> [Aim of the task]:
Pull out every line of text from the rows below and repeat each one word for word. Leave the pictures out.

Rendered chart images
· · · · ·
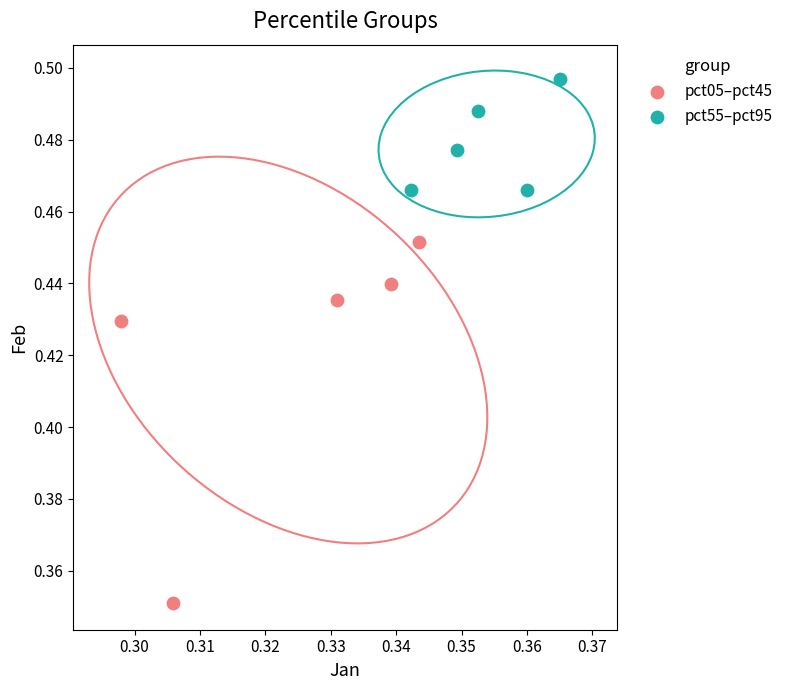

What are all the series names shown in the legend?

pct05–pct45, pct55–pct95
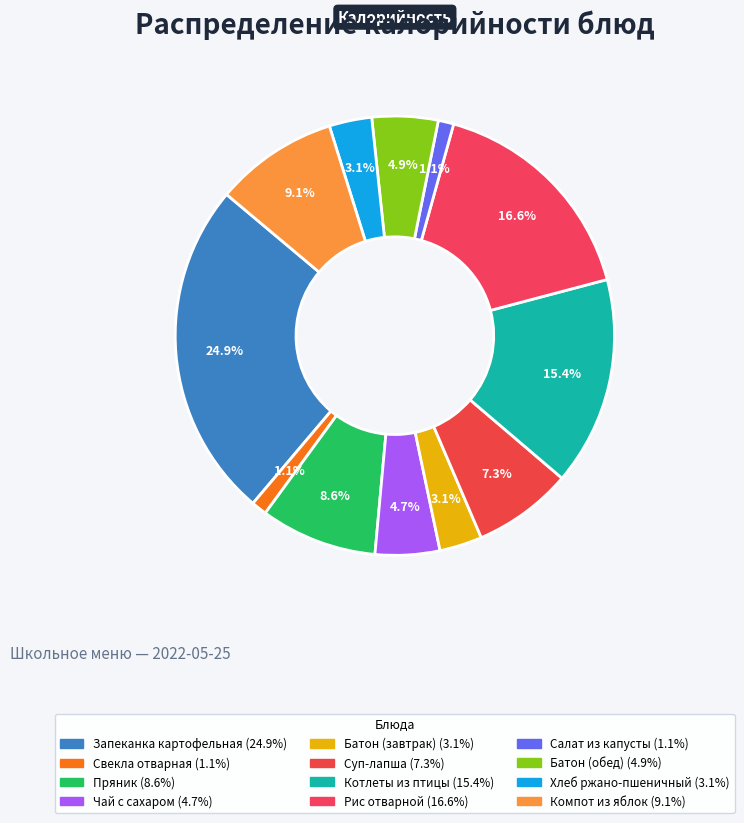

Which slice is the largest?

Запеканка картофельная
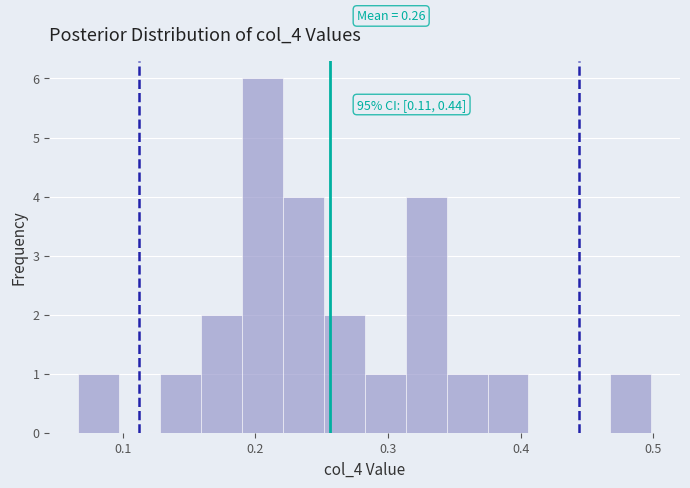

Read against the x-axis, roughly where is the centre of the tallest bar?

0.21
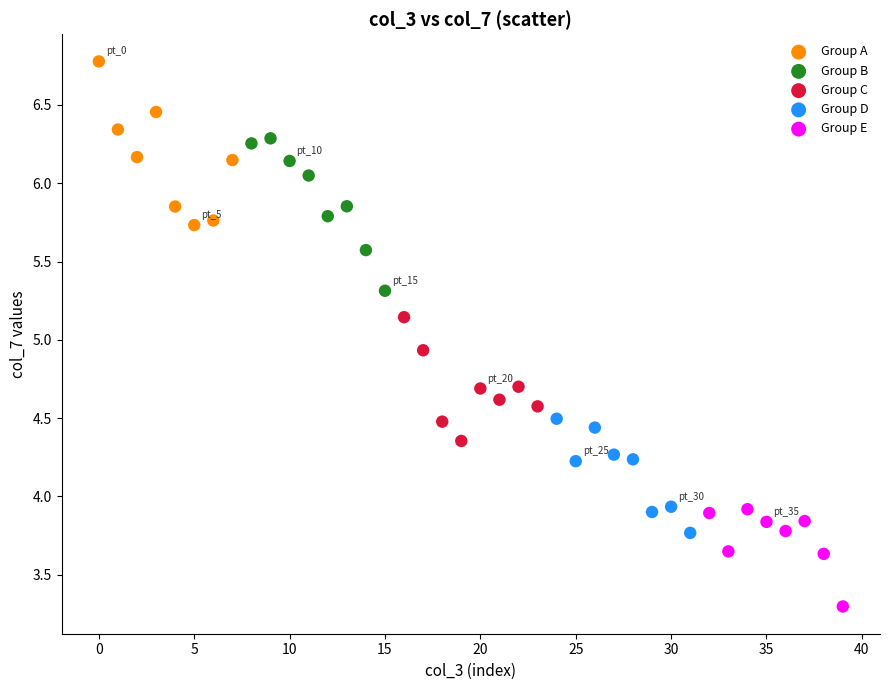

Which series has the widest spread of Y values?

Group A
· · · · ·
> [Task answer]:
What are all the series names shown in the legend?

pct05–pct45, pct55–pct95

Which slice is the largest?

Запеканка картофельная

Read against the x-axis, roughly where is the centre of the tallest bar?

0.21

Which series has the widest spread of Y values?

Group A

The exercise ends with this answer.